For some reason, this is not what happened. Maybe it was the success of mid-tempo rocker “Someday”, maybe it was a legitimate interest in diversifying the catalogue, but whatever the reason, Nickelback chose to take another direction with their follow-up. Thus, a lot of the most detested components about the band were introduced. Unnecessarily graphic, sexualized lyrics? Check (“It’s just a little hard to leave/when you’re going down on me… on the bus, it’s the best/ when I blow it on your chest”). Over-the-top, testosterone-fueled pseudo-bravado? Check (“Everybody keeps coming onto her...I’m hating what she’s wearing/everybody here keeps staring…Is that your hand on my girlfriend?/is that your hand?... I’ll watch you leave here limping”).

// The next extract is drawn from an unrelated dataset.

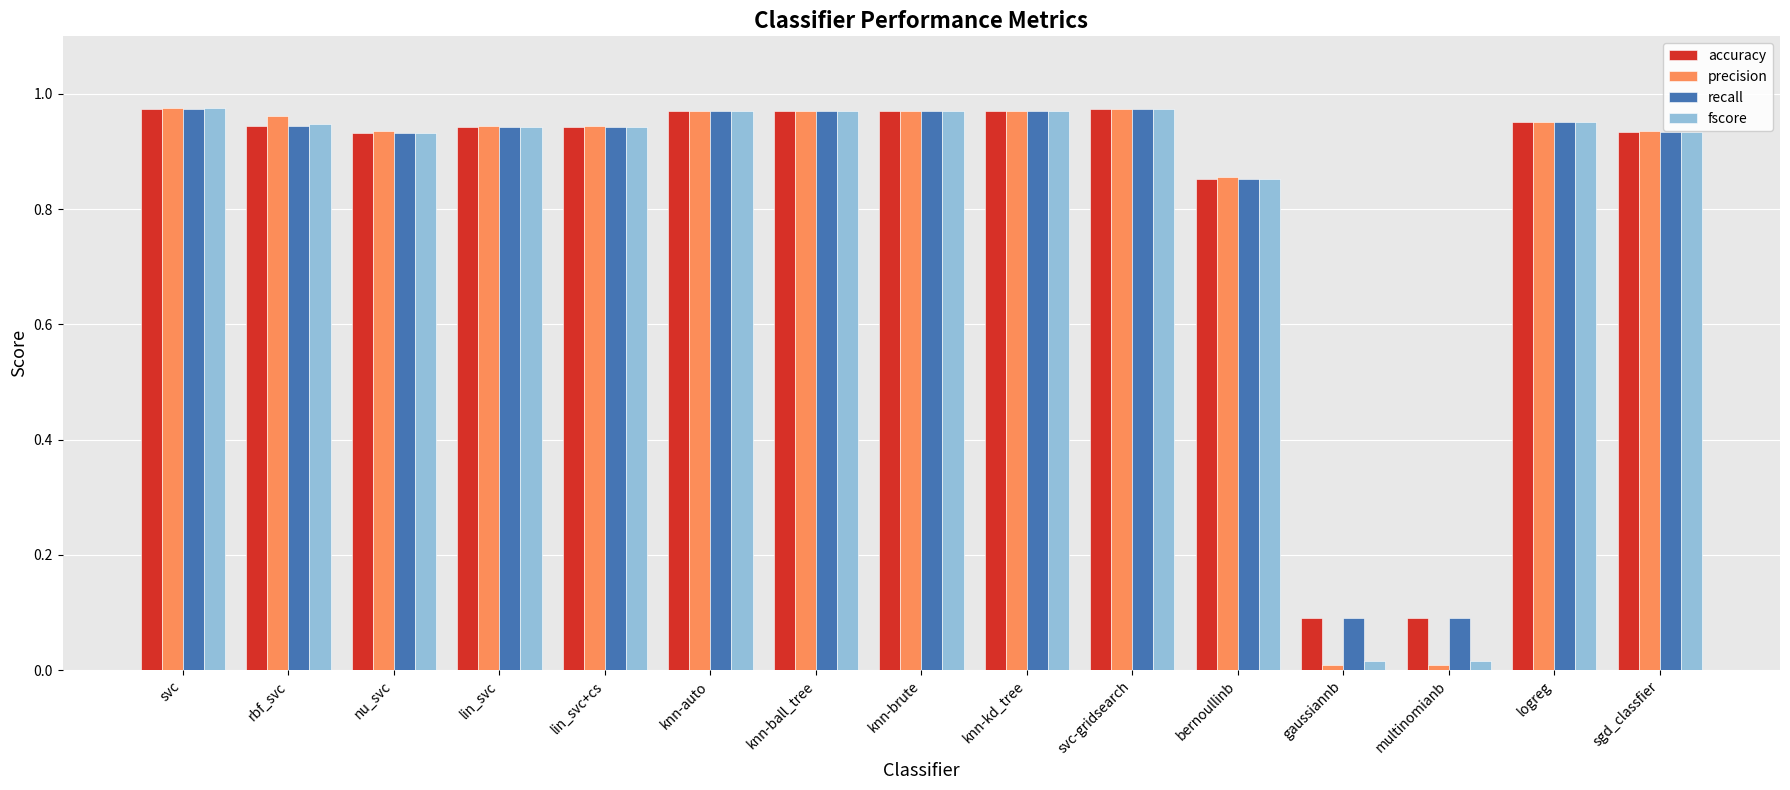

True or false: precision has a value of 1.5 at knn-kd_tree.

False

Ham-fisted attempts at inspirational ballads, specifically crafted for adult contemporary radio play? Check (“I love you/I’ve loved you all along/and I miss you/been far away far too long”).

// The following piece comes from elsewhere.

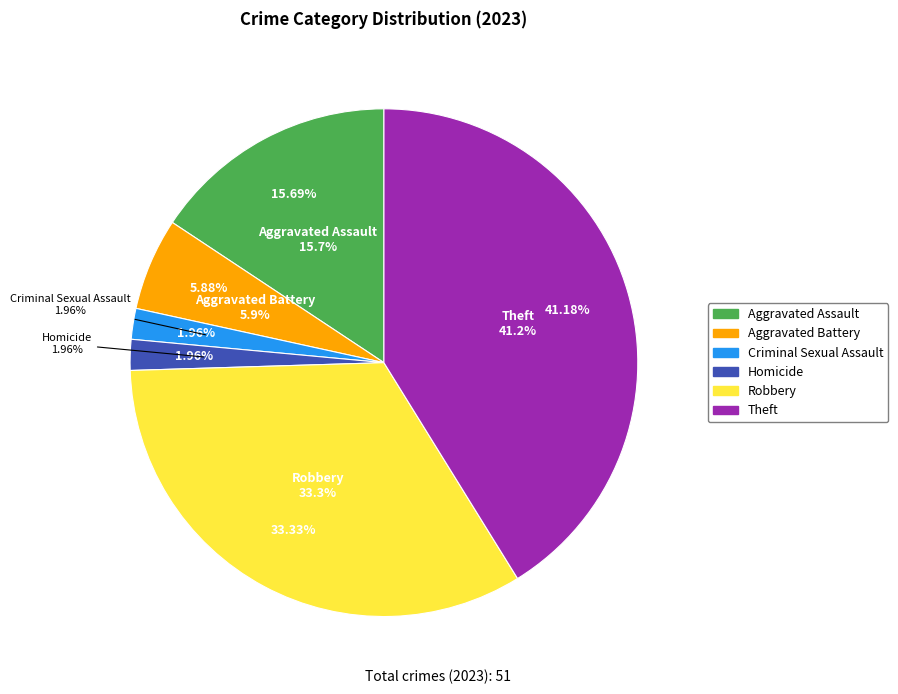

What is the total percentage of Aggravated Battery and Theft?

47.1%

Rock single “Animals” is the archetype of this album’s general blueprint. The main riff is insanely simple, especially in comparison to the more intricate guitar work on the previous two records (see “Woke Up This Morning” and “Because Of You” for proof that this group can actually write engaging music when they try). Chad and the gang may have thought that lyrics comparing a gearshift to a cock and sex in a car to sex between wild animals were clever, but alas, they are not. Again, this track is a prime example of how the group chose to intentionally dumb their work down for All The Right Reasons.
On the ballad side, the album fares little better. “If Everyone Cared” contains lyrics such as: “If everyone cared/and nobody cried/if everyone loved/and nobody lied”, which is beyond wishful thinking and rests solely in the realm of Hallmark cards. “Far Away” is a lazy, boring attempt at pandering to country and adult contemporary radio stations, complete with acoustic guitars and even an orchestra. I’m aware that “Photograph” is off of this album, and it’s awful, but that horse has rightfully been beat to death.
To be fair, this is only the beginning of the worst phase of this band’s career, and as such, there are some positives to note. The production throughout its gorgeous and keeps everything crystal clear, and extra props to the band’s consistently rock solid guitar tone. As horrendous as some of these lyrics get, the music occasionally softens the blow. While “Rockstar” is absolutely beyond saving, “Fight For All The Wrong Reasons” is a sonic barn-burner, in spite of its juvenile efforts at crafting a toxic relationship/breakup song. “Follow You Home” is a complete package, though, with playfully creepy lyrics- so over-the-top that they cannot be taken seriously- about a stalker, and a nice, southern rock-fried spice to add some flavor. “Savin’ Me” is a powerful ballad, properly utilizing orchestral elements that blend well with Chad’s voice. The lyrics are, surprisingly, provoking, discussing a man who knows he needs to change, but isn’t quite sure if he can see it through. As for Kroeger’s vocals, they will always be an acquired taste, but they fit this project well enough.
However, in large part, the changes the band decided to make were bad, and make for a far below-average post-grunge effort. Opting to dumb down the lyrics and instrumentals in favor of a more “commercial” approach may well have succeeded financially, but that decision sunk this band in the eyes of several casual and hardcore fans.